Rabia (a novel)
Once it was called the Kumaiti Chowk but now it had been renamed, Madni Chowk in the much more delicate way, after a famous cleric of India, Hussain Ahmad Madni, who had fought against the British during the freedom struggle. It was a famous square of the village where many roads met and diversified. It used to connect them with the rests of the world, easily. In the past, it looked deserted and forlorn, but now, it was buzzing all the time with many types of business activities. Many shops had been opened and even at some distance, there was a small petrol pump, though it did not sell petrol but diesel.
Nearby the Chowk, a new Basti had come up very recently. It was called the Mohalla of Chamars, the people of the scheduled caste community. They had migrated from the village here after selling their lands and plots on which their small huts were once situated. It was a big village and as the population grew and the prices of the land increased sky-high, they decided to move to reap the benefits.
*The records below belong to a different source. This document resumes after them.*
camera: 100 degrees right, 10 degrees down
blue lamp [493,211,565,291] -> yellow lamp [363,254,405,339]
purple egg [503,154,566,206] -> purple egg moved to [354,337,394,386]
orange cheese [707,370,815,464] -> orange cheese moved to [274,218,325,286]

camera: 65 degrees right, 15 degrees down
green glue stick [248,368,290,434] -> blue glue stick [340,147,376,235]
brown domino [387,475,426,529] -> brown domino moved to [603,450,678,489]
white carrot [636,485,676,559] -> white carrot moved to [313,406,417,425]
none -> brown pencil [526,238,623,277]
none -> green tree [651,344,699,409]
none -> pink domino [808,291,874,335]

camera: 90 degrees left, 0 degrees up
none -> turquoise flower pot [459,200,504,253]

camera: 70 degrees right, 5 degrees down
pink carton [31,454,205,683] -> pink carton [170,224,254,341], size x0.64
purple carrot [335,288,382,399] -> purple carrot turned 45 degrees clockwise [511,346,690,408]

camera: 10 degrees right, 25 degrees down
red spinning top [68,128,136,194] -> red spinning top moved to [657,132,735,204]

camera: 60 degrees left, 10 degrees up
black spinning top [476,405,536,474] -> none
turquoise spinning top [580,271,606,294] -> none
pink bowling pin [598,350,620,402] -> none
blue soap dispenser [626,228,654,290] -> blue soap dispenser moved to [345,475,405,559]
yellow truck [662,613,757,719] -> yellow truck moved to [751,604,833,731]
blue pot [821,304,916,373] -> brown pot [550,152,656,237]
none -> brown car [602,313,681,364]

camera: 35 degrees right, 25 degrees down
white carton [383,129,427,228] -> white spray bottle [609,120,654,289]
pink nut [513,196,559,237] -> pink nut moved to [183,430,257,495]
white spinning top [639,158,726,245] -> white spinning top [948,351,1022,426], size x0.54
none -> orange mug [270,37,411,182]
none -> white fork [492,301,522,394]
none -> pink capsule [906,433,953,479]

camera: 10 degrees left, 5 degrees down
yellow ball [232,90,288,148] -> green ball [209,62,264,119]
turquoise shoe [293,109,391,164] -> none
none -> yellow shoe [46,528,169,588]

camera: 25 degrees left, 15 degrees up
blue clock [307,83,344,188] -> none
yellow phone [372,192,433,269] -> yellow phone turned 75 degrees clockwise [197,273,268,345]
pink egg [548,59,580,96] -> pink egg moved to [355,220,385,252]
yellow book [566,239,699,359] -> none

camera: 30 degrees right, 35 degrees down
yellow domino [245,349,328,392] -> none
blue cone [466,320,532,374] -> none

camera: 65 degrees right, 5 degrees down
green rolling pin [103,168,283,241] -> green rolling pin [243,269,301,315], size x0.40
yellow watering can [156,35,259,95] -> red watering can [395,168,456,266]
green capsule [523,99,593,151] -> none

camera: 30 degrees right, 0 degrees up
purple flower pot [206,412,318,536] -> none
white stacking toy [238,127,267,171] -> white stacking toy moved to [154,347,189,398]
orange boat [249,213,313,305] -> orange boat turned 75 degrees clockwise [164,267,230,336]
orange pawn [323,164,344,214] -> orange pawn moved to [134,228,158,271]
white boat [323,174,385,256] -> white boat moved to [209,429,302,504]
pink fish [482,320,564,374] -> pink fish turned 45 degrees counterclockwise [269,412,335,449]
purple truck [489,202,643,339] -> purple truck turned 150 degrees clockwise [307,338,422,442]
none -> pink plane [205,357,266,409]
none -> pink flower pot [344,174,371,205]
Another important reason behind their opted migration was that there they used to live on smaller plots earlier but now out of the village, they could live much freer on bigger plots. Here, they could enjoy their full freedom which was rare and scant in the village. They would drink freely and play music and dance. In their small community group, there was a musical Band, which was very popular, known as Mohit Band and had employed many youths.
They would cater mostly to the needs of their own Hindu brethrens because, among Muslims, their demand was none to anything. They would never be called by them to play the music on any occasions, save during some processions of the Taziaz during the holy month of Moharram. But now, this age-old tradition was decaying and dying and had ceased to enforce any type of charm and emotions among the villagers. They had become...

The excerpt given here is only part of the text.